* Records provided *

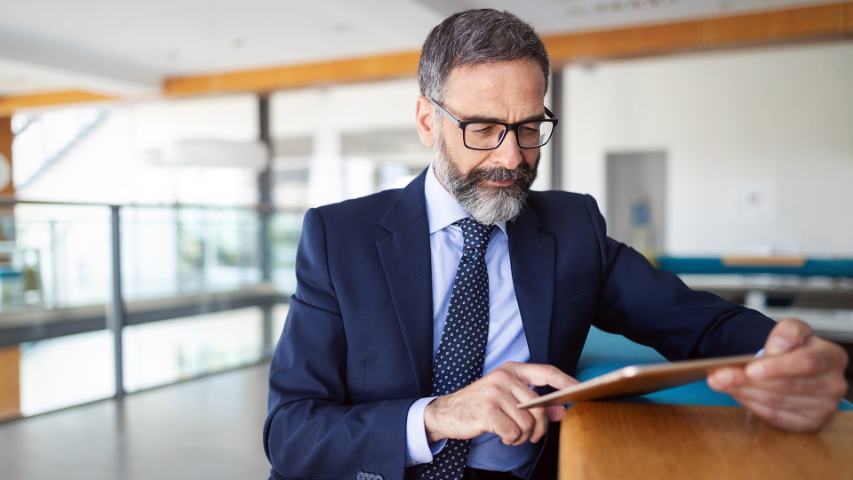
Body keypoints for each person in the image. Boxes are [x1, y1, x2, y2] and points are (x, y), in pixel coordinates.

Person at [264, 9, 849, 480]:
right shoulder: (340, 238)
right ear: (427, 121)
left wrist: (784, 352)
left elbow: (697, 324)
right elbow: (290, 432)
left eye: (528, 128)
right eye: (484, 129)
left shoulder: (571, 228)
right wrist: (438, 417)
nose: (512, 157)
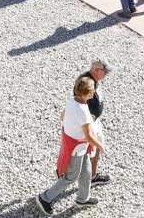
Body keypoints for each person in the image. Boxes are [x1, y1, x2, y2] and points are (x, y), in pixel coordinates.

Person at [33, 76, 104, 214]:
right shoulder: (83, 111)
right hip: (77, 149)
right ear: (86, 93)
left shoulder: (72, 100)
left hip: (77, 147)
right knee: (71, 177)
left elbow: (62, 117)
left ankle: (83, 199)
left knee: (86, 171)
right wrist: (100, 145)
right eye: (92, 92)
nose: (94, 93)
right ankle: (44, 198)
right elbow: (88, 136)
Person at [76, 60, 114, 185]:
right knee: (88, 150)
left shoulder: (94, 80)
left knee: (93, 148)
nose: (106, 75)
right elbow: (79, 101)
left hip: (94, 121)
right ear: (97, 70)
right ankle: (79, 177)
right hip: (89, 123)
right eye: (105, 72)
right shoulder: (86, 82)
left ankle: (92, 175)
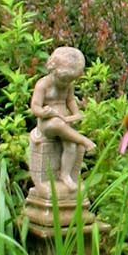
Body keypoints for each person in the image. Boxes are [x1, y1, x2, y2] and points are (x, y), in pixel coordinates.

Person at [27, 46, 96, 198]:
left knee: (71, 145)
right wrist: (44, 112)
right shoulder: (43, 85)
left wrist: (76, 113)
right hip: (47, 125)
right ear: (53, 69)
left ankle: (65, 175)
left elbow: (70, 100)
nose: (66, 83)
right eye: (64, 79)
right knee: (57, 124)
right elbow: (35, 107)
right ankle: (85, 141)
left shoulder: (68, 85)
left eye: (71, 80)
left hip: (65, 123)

* Task objective *
Copy whichever lines above contain the string "elbow".

* Answer to the exercise *
left elbow: (697, 324)
right elbow: (290, 432)
left elbow: (62, 117)
right elbow: (88, 136)
right elbow: (79, 101)
left elbow: (70, 100)
right elbow: (35, 107)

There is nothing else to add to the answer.